**Dataset entries:**
========

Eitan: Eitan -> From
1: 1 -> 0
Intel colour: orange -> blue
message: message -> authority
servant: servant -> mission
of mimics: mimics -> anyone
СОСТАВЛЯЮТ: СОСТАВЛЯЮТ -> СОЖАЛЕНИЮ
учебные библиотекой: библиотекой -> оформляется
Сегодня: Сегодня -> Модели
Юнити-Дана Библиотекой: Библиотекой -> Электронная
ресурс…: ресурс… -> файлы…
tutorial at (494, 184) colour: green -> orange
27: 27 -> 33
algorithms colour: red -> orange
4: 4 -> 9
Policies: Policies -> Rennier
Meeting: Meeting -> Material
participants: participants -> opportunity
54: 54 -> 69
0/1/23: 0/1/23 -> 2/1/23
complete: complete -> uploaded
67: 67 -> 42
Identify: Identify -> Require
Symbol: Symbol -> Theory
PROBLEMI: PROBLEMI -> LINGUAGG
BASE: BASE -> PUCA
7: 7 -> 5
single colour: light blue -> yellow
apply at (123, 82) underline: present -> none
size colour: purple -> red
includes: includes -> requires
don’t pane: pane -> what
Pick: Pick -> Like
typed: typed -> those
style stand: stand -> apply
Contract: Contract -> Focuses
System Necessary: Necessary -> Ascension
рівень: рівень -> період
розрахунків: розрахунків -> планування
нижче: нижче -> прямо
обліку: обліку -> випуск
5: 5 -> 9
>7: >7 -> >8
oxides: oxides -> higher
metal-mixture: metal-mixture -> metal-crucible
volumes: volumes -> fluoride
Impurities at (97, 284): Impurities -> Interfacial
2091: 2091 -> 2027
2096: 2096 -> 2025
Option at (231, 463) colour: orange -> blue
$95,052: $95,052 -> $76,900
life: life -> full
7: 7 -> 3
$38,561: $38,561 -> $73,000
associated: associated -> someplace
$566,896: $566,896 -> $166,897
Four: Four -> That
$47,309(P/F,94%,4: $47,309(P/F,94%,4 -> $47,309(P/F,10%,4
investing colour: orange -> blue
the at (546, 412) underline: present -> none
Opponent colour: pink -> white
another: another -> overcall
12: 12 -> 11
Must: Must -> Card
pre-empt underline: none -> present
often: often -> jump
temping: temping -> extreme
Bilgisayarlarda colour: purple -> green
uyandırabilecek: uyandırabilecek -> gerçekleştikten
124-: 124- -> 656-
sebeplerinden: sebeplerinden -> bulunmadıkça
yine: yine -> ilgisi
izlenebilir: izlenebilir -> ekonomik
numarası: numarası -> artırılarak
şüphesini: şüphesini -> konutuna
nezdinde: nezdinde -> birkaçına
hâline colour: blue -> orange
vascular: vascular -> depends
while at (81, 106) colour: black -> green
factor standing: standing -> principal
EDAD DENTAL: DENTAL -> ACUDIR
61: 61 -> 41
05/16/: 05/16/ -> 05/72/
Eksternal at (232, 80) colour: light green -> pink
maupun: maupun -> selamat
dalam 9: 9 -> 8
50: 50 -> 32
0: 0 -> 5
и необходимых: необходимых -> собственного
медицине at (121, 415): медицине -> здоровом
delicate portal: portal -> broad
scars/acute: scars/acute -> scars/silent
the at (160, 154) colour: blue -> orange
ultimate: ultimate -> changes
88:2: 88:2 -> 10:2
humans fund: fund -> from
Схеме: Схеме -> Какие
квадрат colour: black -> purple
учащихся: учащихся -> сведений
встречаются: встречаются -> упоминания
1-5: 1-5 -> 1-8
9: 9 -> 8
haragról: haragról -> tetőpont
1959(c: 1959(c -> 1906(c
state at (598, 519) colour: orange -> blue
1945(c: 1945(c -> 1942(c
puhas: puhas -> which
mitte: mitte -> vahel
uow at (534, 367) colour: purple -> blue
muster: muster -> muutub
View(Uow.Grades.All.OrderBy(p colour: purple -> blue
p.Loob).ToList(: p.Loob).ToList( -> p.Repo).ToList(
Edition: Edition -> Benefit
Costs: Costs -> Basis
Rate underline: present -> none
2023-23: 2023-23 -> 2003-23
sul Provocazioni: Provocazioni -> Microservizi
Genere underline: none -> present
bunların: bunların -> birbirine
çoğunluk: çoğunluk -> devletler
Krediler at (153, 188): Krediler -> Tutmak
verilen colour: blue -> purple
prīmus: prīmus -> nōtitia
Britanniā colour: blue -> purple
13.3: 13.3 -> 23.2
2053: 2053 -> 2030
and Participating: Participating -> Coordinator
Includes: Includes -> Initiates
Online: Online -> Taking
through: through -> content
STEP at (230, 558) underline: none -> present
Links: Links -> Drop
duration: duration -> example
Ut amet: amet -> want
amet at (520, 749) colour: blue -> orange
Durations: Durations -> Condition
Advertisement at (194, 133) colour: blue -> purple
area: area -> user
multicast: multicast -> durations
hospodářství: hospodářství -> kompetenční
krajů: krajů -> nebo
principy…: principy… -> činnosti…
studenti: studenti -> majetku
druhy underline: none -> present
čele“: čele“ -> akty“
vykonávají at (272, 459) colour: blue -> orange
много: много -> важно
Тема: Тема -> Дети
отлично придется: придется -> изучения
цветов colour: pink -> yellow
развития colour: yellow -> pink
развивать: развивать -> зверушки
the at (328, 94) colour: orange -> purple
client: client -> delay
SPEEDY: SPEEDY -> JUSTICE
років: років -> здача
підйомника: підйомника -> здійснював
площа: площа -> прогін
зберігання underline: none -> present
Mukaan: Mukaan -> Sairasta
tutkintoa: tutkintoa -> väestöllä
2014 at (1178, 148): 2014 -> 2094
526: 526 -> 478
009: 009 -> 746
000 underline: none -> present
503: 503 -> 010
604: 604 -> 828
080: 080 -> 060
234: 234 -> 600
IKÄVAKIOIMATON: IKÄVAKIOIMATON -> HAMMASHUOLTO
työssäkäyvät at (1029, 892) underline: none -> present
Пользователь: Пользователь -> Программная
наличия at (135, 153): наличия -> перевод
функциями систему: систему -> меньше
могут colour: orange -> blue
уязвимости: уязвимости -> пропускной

========

**Exercise:** Transcribe the data above word for word, from the start of the data through the line containing "Pick: Pick -> Like", including that line.

**Written response:**
Eitan: Eitan -> From
1: 1 -> 0
Intel colour: orange -> blue
message: message -> authority
servant: servant -> mission
of mimics: mimics -> anyone
СОСТАВЛЯЮТ: СОСТАВЛЯЮТ -> СОЖАЛЕНИЮ
учебные библиотекой: библиотекой -> оформляется
Сегодня: Сегодня -> Модели
Юнити-Дана Библиотекой: Библиотекой -> Электронная
ресурс…: ресурс… -> файлы…
tutorial at (494, 184) colour: green -> orange
27: 27 -> 33
algorithms colour: red -> orange
4: 4 -> 9
Policies: Policies -> Rennier
Meeting: Meeting -> Material
participants: participants -> opportunity
54: 54 -> 69
0/1/23: 0/1/23 -> 2/1/23
complete: complete -> uploaded
67: 67 -> 42
Identify: Identify -> Require
Symbol: Symbol -> Theory
PROBLEMI: PROBLEMI -> LINGUAGG
BASE: BASE -> PUCA
7: 7 -> 5
single colour: light blue -> yellow
apply at (123, 82) underline: present -> none
size colour: purple -> red
includes: includes -> requires
don’t pane: pane -> what
Pick: Pick -> Like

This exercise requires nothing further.